Il est à espérer que l’abolition du poste de Sereyrath Srin à Promotion Saguenay n’est qu’un pas vers l’arrière, qui permettra à la Ville de mieux sauter

L’effort nécessaire des milieux

ÉDITORIAL / L’abolition d’un poste dédié à l’immigration, à Promotion Saguenay, n’est pas une fin en soi. Il s’agit d’un recul, certes, mais c’est dans ses décisions futures que la Ville définira son engagement dans cet important créneau, à l’heure où la pénurie de main-d’œuvre frappe partout au Québec.

Dès son entrée en fonction, la mairesse Josée Néron s’est penchée sur Promotion Saguenay afin de statuer sur son passé, puis sur l’avenir qu’elle lui réserverait. Elle a mandaté un comité de non-élus pour analyser la structure ; elle l’a décapitée de sa tête dirigeante, Ghislain Harvey ; elle a demandé l’aide du ministère pour identifier les irrégularités. Puis, elle a agi. 

La nouvelle administration municipale a donné les clés de Promotion Saguenay à l’ancien député fédéral Denis Lemieux, un homme d’affaires qui a réussi dans son domaine, certes, mais également un dirigeant intransigeant, qui sait ce qu’il veut et qui ne s’enfarge pas dans les fleurs du tapis. 

Trois millions de dollars ont été retranchés au budget de 12 millions de l’organisme. La mission touristique a été pratiquement abandonnée, et le seul employé spécialisé en matière d’immigration, Sereyrath Srin, a été congédié. Ses responsabilités ont été transférées au département des services aux entreprises. 

Le message est on ne peut plus clair : la nouvelle mouture de Promotion Saguenay se concentrera essentiellement sur le développement économique, ce qui correspond pleinement aux compétences — et aux intérêts — du directeur général fraîchement nommé.

L’administration municipale a choisi de recentrer les activités de l’organisation et cette décision se défend, mais l’hôtel de ville ne peut se désengager complètement de cet axe critique de développement. Elle doit combler autrement le départ de M. Srin, mais aussi se doter d’une stratégie plus large, plus efficace et mieux définie. Surtout avec le potentiel incroyable de prospects que lui procurent les institutions d’enseignement, notamment l’Université du Québec à Chicoutimi. 

Comme dans toutes les autres municipalités de la région, une vaste réflexion s’impose à Saguenay en ce qui concerne la rétention des travailleurs étrangers. Le gouvernement aura beau faire des pieds et des mains pour faciliter la venue d’immigrants hors des grandes agglomérations urbaines et des communautés multiculturelles déjà établies, il appartient d’abord aux milieux de s’adapter afin de devenir des terres d’accueil séduisantes et propices à une immigration durable.

L’avènement de groupes comme La Meute et la désinformation crasse qui pollue les réseaux sociaux doivent avoir une contrepartie représentative de la société québécoise, qui en est une d’ouverture et de respect de l’autre. Dans ce contexte, il est inconcevable que Saguenay amenuise sa participation au débat. La capitale régionale doit agir en leader et être à l’avant-plan d’une politique innovante qui inclura non seulement son territoire, mais également toutes les MRC du Saguenay-Lac-Saint-Jean. 

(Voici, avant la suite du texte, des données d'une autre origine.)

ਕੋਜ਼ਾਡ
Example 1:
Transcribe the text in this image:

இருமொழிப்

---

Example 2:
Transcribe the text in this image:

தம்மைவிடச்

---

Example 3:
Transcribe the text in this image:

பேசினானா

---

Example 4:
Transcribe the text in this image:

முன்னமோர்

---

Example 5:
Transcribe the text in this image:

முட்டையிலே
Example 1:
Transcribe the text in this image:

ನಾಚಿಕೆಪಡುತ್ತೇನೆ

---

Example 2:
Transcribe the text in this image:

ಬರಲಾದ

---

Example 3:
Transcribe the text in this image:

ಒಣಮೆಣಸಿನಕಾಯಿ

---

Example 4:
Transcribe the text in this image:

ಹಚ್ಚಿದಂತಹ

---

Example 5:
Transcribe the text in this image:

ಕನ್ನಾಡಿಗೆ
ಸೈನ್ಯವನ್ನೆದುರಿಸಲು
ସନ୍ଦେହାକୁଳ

La région n’a d’autre choix que de faire preuve d’originalité, car elle doit compenser pour de multiples irritants : son éloignement, ses hivers rigoureux, son caractère unilingue francophone. Il y a aussi les perceptions, justifiées ou non, qui jouent contre elle : racisme, xénophobie, peur de l’étranger. 

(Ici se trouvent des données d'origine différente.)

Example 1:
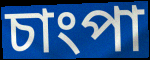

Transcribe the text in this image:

চাংপা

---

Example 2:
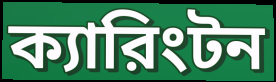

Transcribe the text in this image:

ক্যারিংটন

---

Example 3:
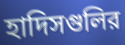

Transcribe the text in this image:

হাদিসগুলির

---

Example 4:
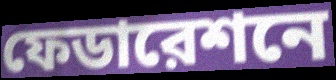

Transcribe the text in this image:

ফেডারেশনে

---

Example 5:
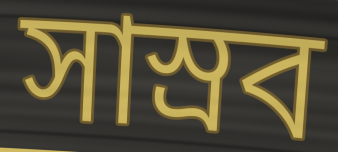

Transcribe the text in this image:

সাস্রব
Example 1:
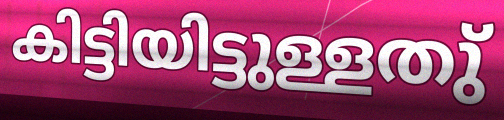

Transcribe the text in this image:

കിട്ടിയിട്ടുള്ളതു്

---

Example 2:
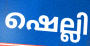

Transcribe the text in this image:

ഷെല്ലി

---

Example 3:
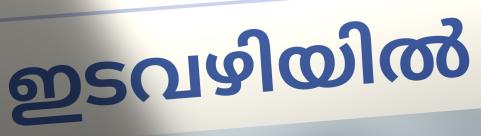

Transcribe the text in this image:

ഇടവഴിയിൽ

Dans une sortie inappropriée, le chef de la Coalition avenir Québec a reproché au premier ministre Philippe Couillard de n’avoir pu convaincre une famille syrienne qu’il avait parrainée de demeurer dans Roberval. Ce départ n’a pourtant rien à voir avec le geste altruistes de M. Couillard et de ses proches. Il témoigne cependant des difficultés qu’a le Saguenay-Lac-Saint-Jean à accueillir comme il se doit les nouveaux arrivants. Pour une région qui se targue d’être hospitalière, l’orgueil en prend pour son rhume !

C’est pourquoi il est à espérer que l’abolition du poste de Sereyrath Srin à Promotion Saguenay n’est qu’un pas vers l’arrière, qui permettra à la Ville de mieux sauter.